Парень мялся. Его лицо перекашивала судорога. Он уже не мог думать.
– Ну? – спросил Пикалев, отрывая взгляд от настенных часов.
– Квартира восемь. На Речной…
– Я знаю. Давай я ничего клещами из тебя вытягивать не буду?
– Двадцать второй дом. Куртки и магнитофон еще у меня…
Отведя парня в камеру, Пикалев вернулся с большим журналом. В милиции он называется КУП – книга учета преступлений.
Пикалев начал листать страницы.
– Так… Десятого сентября… Одиннадцатого… Так… Изнасилование… Грабеж… Гараж… Кража… Кража… Не то. Ага, вот. Кража. Квартира 8, дом 22, улица Речная. Гражданка Власова – потерпевшая.
Пикалев с грохотом захлопнул КУП.
– Вот тебе, студент, и скрипка Страдивари. В точку.
– Я не понял, – удивился тогда Макаров, – у вас что, информации не было на Выхрикова, что ли?..
– Какая на хрен информация?! – отмахнулся Пикалев, унося журнал в «дежурку». – Я его по дороге в отдел случайно зацепил.
Макаров вспомнил этот случай, представив, как двое желторотых оперов сейчас пытаются вытрясти хоть что-то из Матвеича. Нет, не горит у них в глазах тот огонек, какой горел когда-то в глазах Николая Пикалева. Тот огонек, который старый опер сумел зажечь в глазах тогда еще юного Макарова. Числиться опером и быть им – не одно и то же. Это на протяжении долгих месяцев вдалбливал в мозг Александра его наставник. Он сумел заразить подопечного вирусом любви к своей работе.
Кто учит сейчас этих пацанов? Сами себя.
Саша подумал, что уже почти два года не был на могиле Николая. Опер погиб четыре года назад, при задержании девятнадцатилетнего сосунка, когда тот пытался снять с девчонки старенькую песцовую шапку. Наркоман-отморозок выстрелил из обреза двенадцатого калибра в лицо безоружному менту.
«Надо заехать», – подумал Саша…
* * *
– Надо заехать или нет? – уже почти кричал в машине Стариков, прикоснувшись рукой к плечу Макарова.
Александр очнулся от забытья, развернулся с переднего сиденья к Старикову.

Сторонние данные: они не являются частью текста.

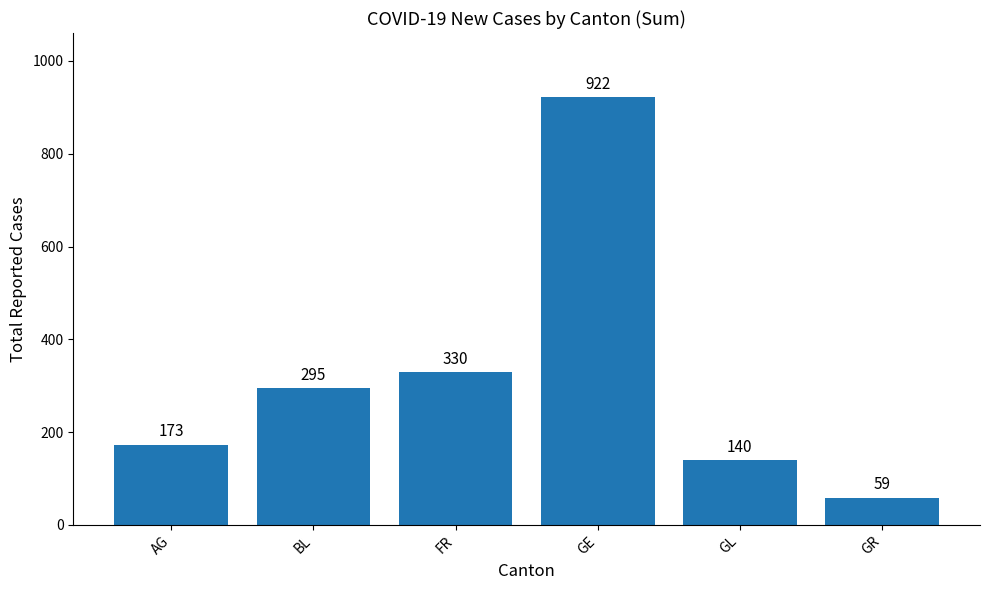

What is the value of the 3rd bar from the left?

330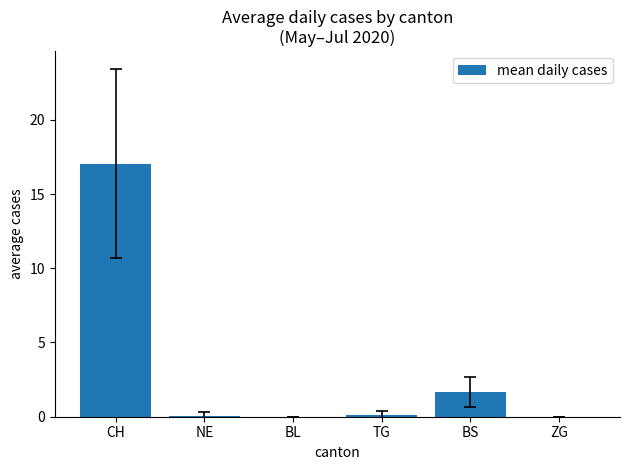

What is the approximate value at TG?

0.1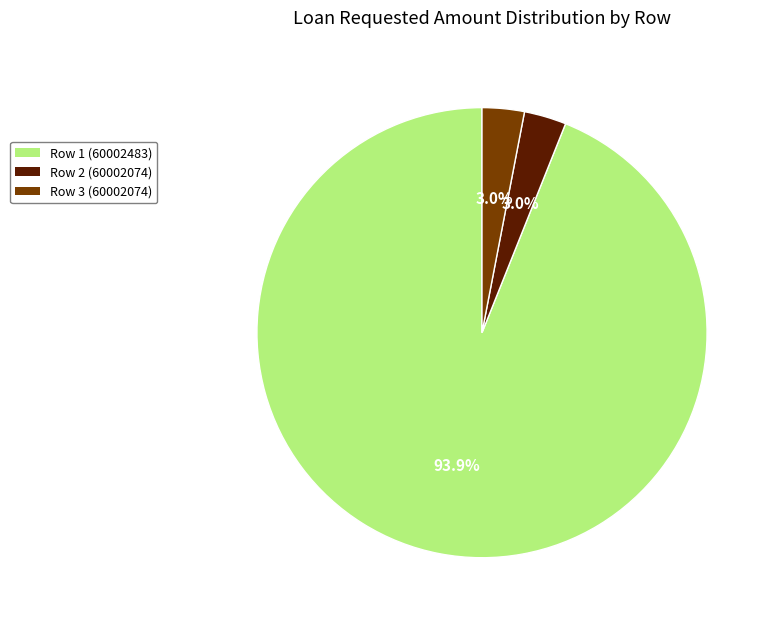

What percentage do Row 3 (60002074) and Row 1 (60002483) together represent?

97.0%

– Прости, Игорь, что ты сказал?
Стариков вздохнул.
– Саша, я говорю – давай в психушку заедем к этому Русенкову? Душа у меня что-то не на месте. Такое впечатление, что он не больной вовсе. Я, скорее всего, шнягу гоню, поскольку такое маловероятно, но мне кажется, что мужик что-то сказать хочет и боится.

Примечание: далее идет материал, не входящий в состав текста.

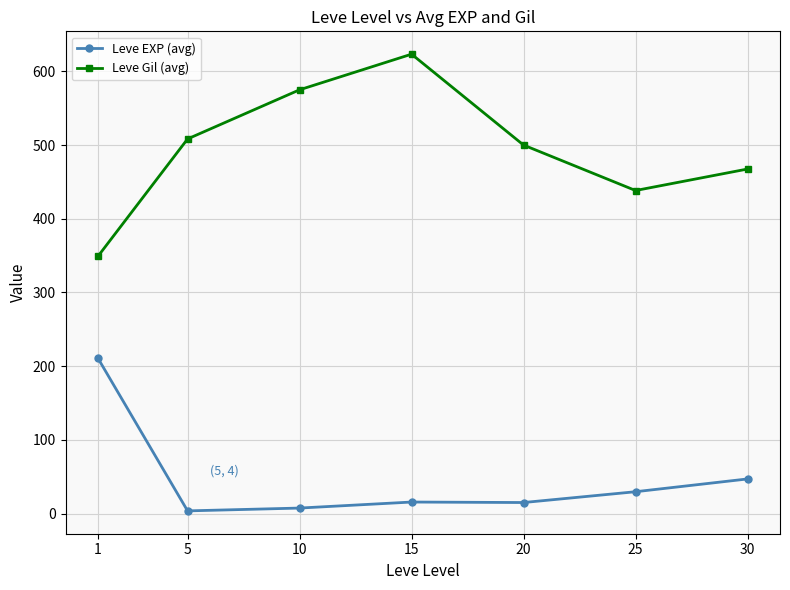

True or false: Leve EXP (avg) has more than 1 interior local peaks.

False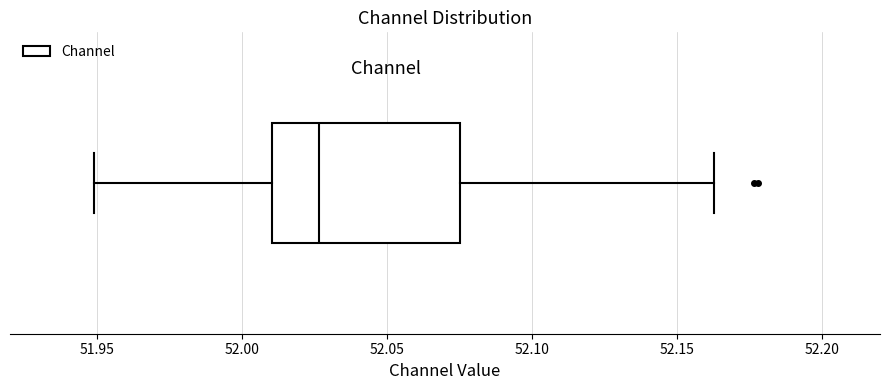

Where does the right whisker of the box end on the x-axis? The values are not printed on the chart, so give them approximately, as read against the axis.

52.165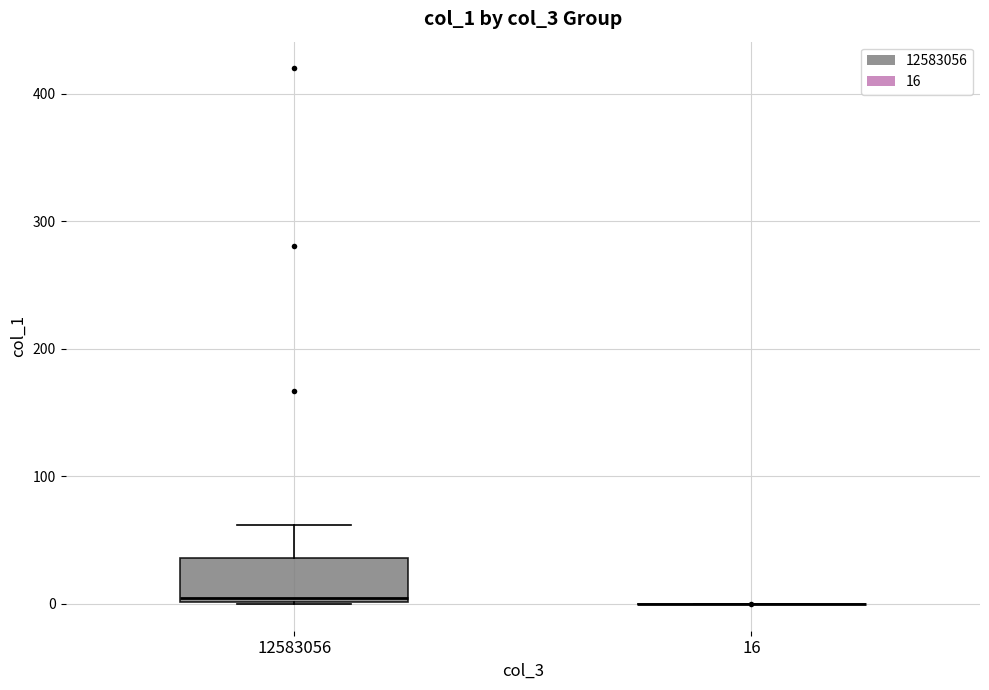

Which box is the tallest, from its lower edge to its upper edge?

12583056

Макаров посмотрел на часы.
– Хорошо.
Двадцать минут спустя машина оперов остановилась у входа в лечебницу, прямо перед запрещающим знаком с пояснением: «Кроме машин ЦПЛ».
– Вы? – откровенно удивился главврач, увидев входящего Старикова со товарищи. – Что-то нашли интересное в карточках?
– Нет, мы по другому поводу. Хотели бы побеседовать с Русенковым.
Врач удивился еще больше.
– Он на процедурах. А зачем он вам?
– Вам же сказали – побеседовать, – уточнил Саморуков.
– Нет проблем. Кабинет психолога по-прежнему свободен. Вы помните дорогу?..
…Русенков смотрел в стену невидящим взглядом и твердил, что «она погубит свою жизнь». Главврач делал все возможное, чтобы переключить бывшего мурманского милиционера на другую тему, но тот оставался неумолим.
– Нам бы обвенчаться…
Врач повернулся к Макарову, безошибочно угадав в нем старшего.
– Он вам еще нужен?
Стариков и Саморуков, обреченно вздохнув, встали, ожидая того же от Александра. Но тот, едва подрагивая ресницами, застопорил свой взгляд на лице Русенкова.
– Я еще поговорю с ним.
Врач, а следом и опера понимающе покинули кабинет.
– Будет толк? – спросил Стариков Мишку.